### TASK BRIEF
Each line of the data below should be restated exactly, with images left out.

(Before-and-after change data)
• • • • • • •

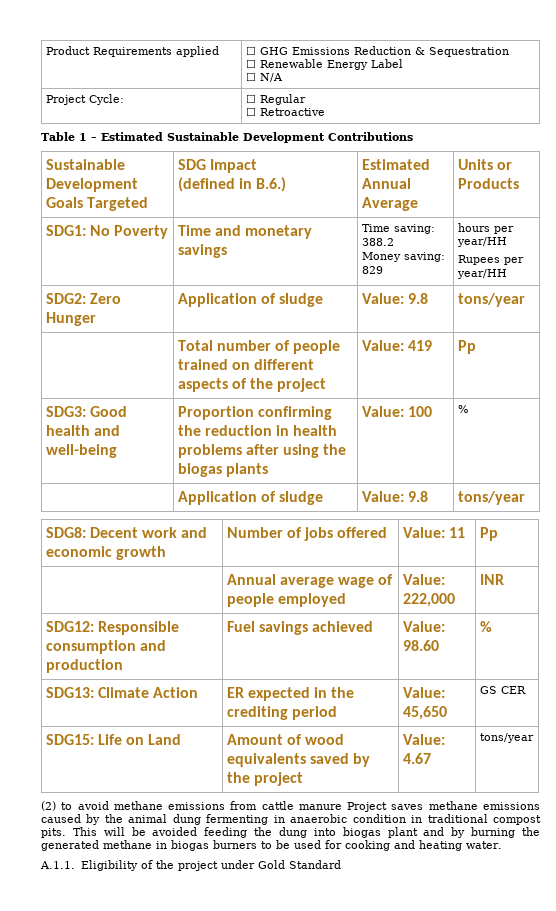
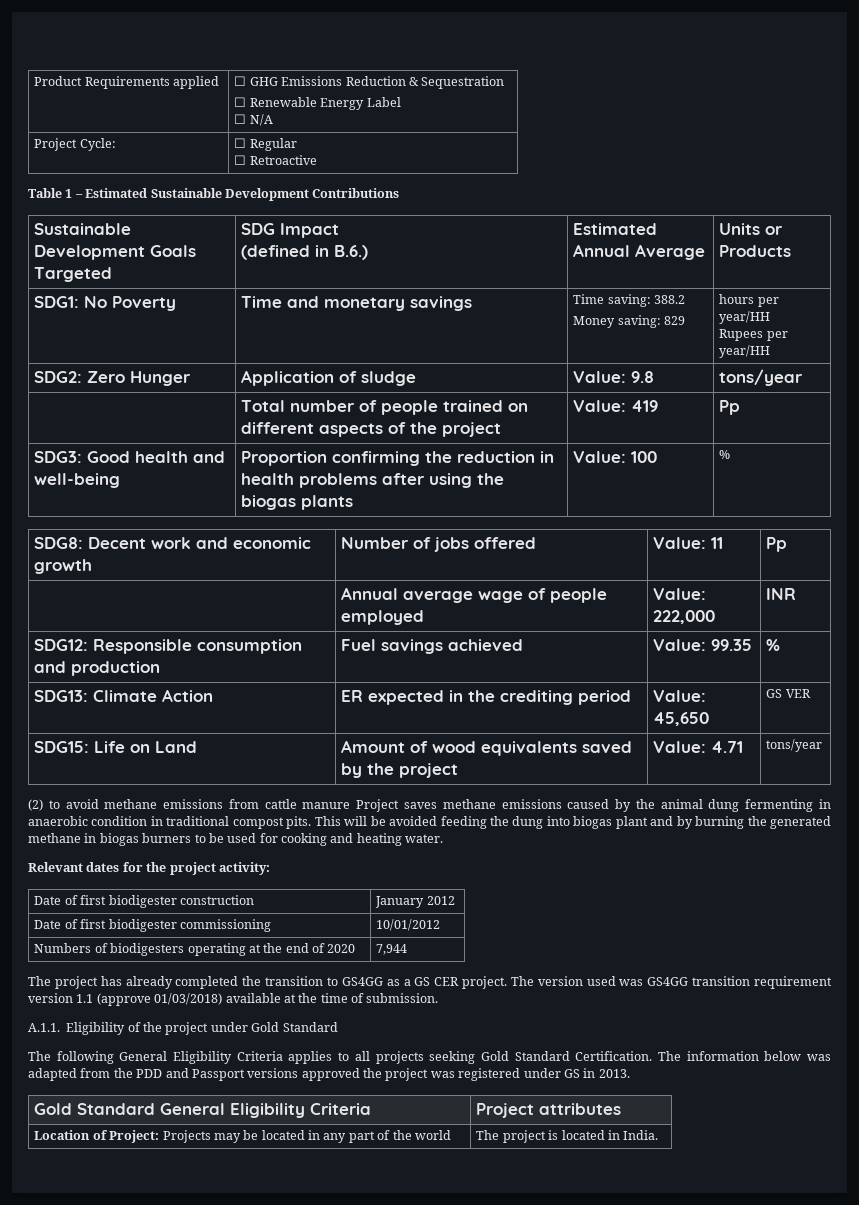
[177,491,323,505] [361,491,428,502] [457,491,525,505] // | Application of sludge | Value: 9.8 | tons/year -> (731, 454) none
[402,640,439,651] 98.60 -> [711,639,753,651] 99.35
[500,686,526,694] CER -> [785,689,811,698] VER
[402,753,431,764] 4.67 -> [711,741,744,753] 4.71
(502, 845) none -> [28,862,270,875] [34,895,254,908] [375,896,455,908] [34,919,271,932] [376,919,441,931] [34,943,356,956] [376,944,408,955] [28,976,833,989] [28,993,439,1006] // Relevant dates for the project activity: // Date of first biodigester construction | January 2012 // Date of first biodigester commissioning | 10/01/2012 // Numbers of biodigesters operating at the end of 2020 | 7,944 // The project has already completed the transition to GS4GG as a GS CER project. The version used was GS4GG transition requirement version 1.1 (approve 01/03/2018) available at the time of submission.
(341, 864) none -> [28,1051,831,1064] [28,1068,630,1081] [34,1103,372,1118] [476,1103,622,1118] [34,1130,451,1143] [476,1130,659,1143] // The following General Eligibility Criteria applies to all projects seeking Gold Standard Certification. The information below was adapted from the PDD and Passport versions approved the project was registered under GS in 2013. // Gold Standard General Eligibility Criteria | Project attributes // Location of Project: Projects may be located in any part of the world | The project is located in India.

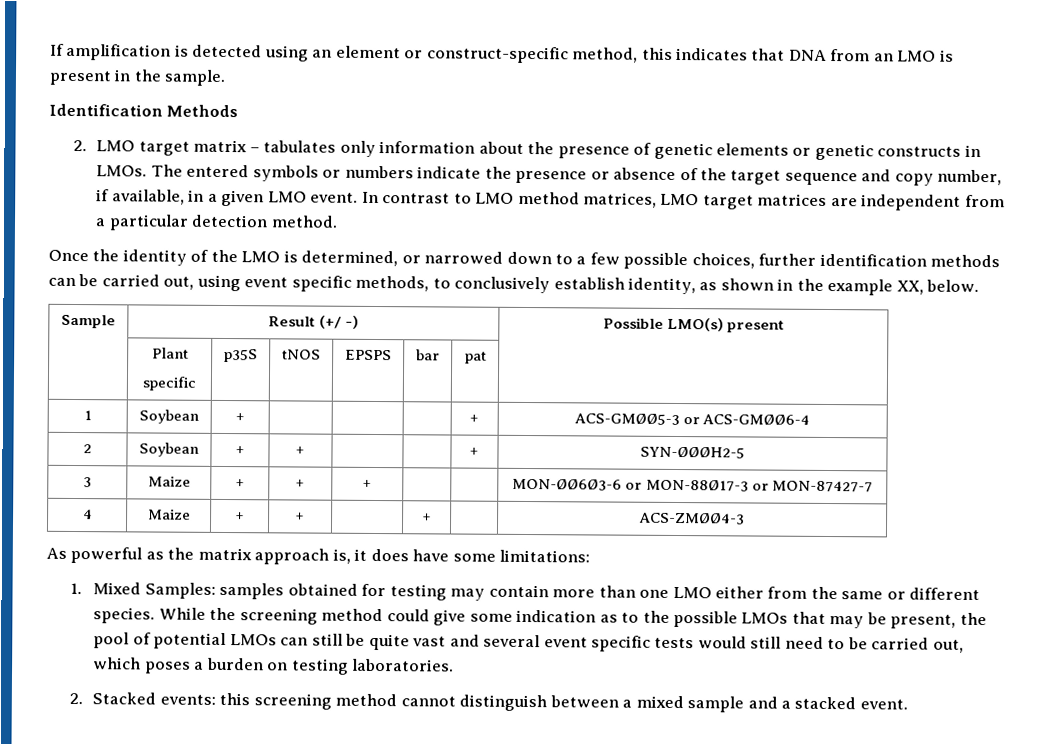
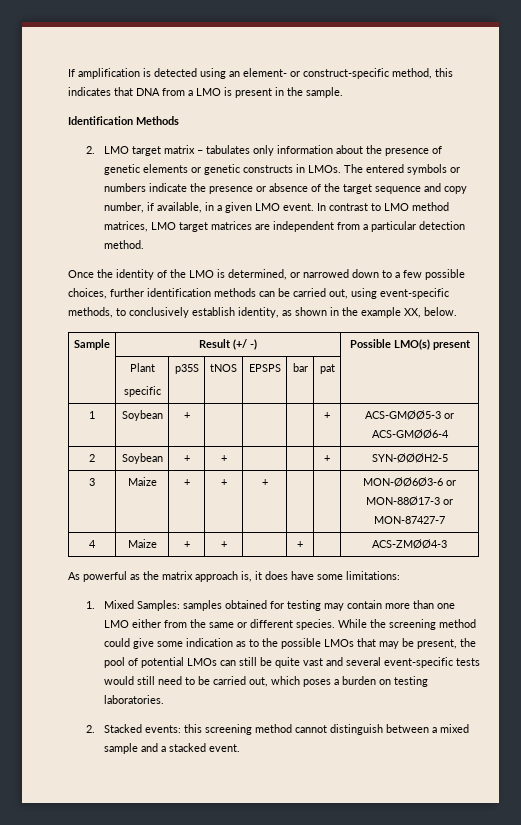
[335,45,401,59] element -> [243,68,287,77] element-
[873,53,894,62] an -> [188,90,193,96] a
[244,275,352,292] event specific -> [380,288,449,299] event-specific
[543,635,651,652] event specific -> [383,657,453,668] event-specific

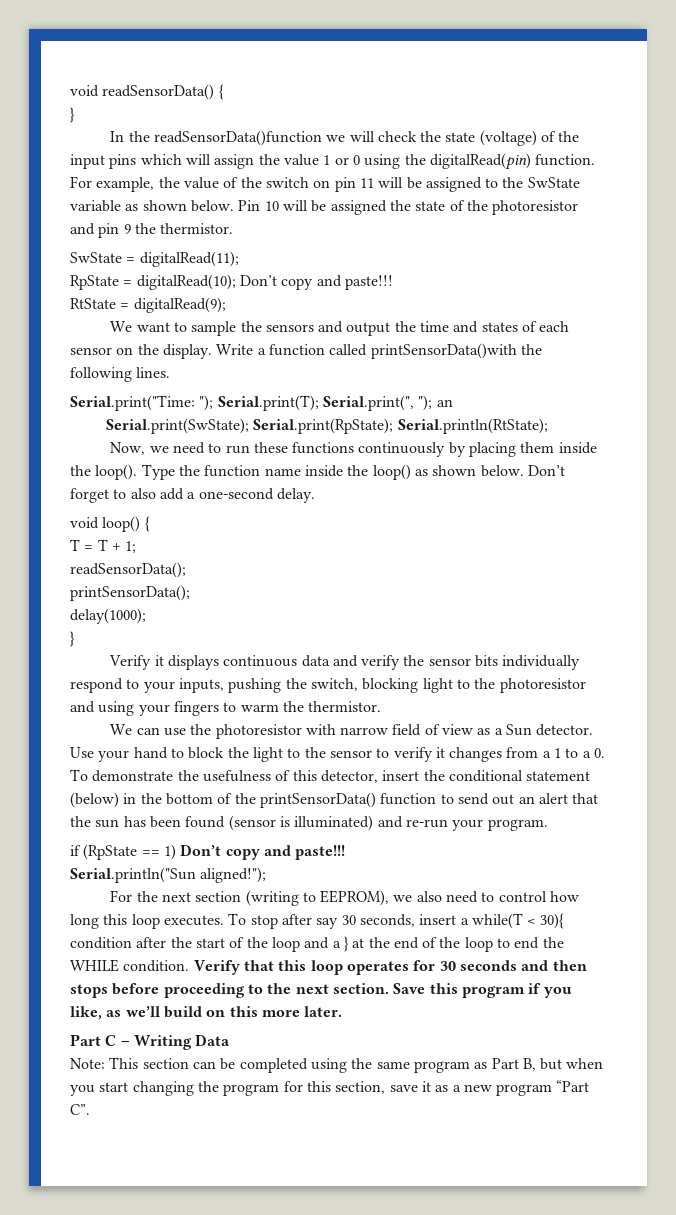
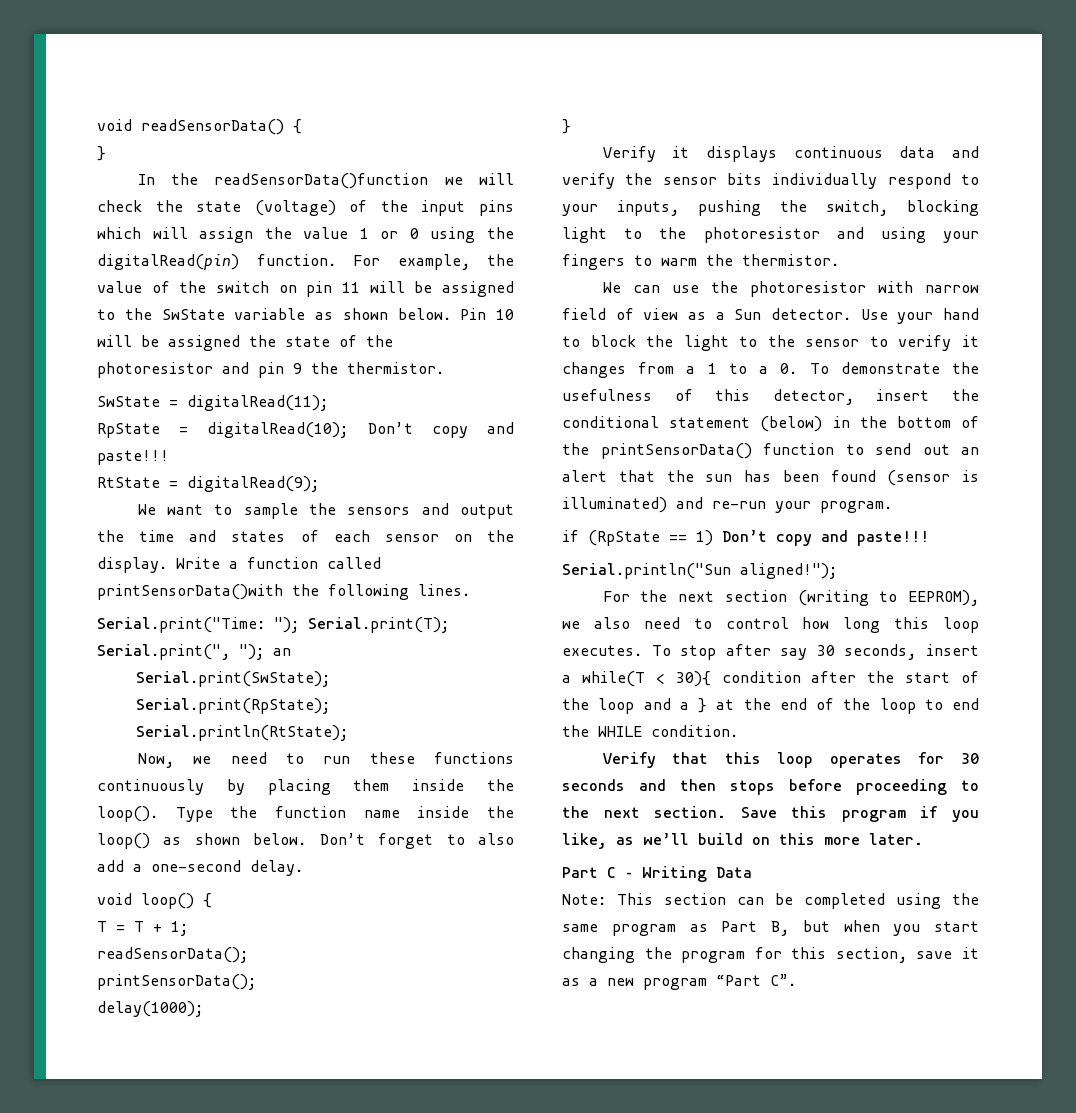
(190, 966) none -> (738, 731) //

• • • • • • •

### RESPONSE AREA
[177,491,323,505] [361,491,428,502] [457,491,525,505] // | Application of sludge | Value: 9.8 | tons/year -> (731, 454) none
[402,640,439,651] 98.60 -> [711,639,753,651] 99.35
[500,686,526,694] CER -> [785,689,811,698] VER
[402,753,431,764] 4.67 -> [711,741,744,753] 4.71
(502, 845) none -> [28,862,270,875] [34,895,254,908] [375,896,455,908] [34,919,271,932] [376,919,441,931] [34,943,356,956] [376,944,408,955] [28,976,833,989] [28,993,439,1006] // Relevant dates for the project activity: // Date of first biodigester construction | January 2012 // Date of first biodigester commissioning | 10/01/2012 // Numbers of biodigesters operating at the end of 2020 | 7,944 // The project has already completed the transition to GS4GG as a GS CER project. The version used was GS4GG transition requirement version 1.1 (approve 01/03/2018) available at the time of submission.
(341, 864) none -> [28,1051,831,1064] [28,1068,630,1081] [34,1103,372,1118] [476,1103,622,1118] [34,1130,451,1143] [476,1130,659,1143] // The following General Eligibility Criteria applies to all projects seeking Gold Standard Certification. The information below was adapted from the PDD and Passport versions approved the project was registered under GS in 2013. // Gold Standard General Eligibility Criteria | Project attributes // Location of Project: Projects may be located in any part of the world | The project is located in India.

[335,45,401,59] element -> [243,68,287,77] element-
[873,53,894,62] an -> [188,90,193,96] a
[244,275,352,292] event specific -> [380,288,449,299] event-specific
[543,635,651,652] event specific -> [383,657,453,668] event-specific

(190, 966) none -> (738, 731) //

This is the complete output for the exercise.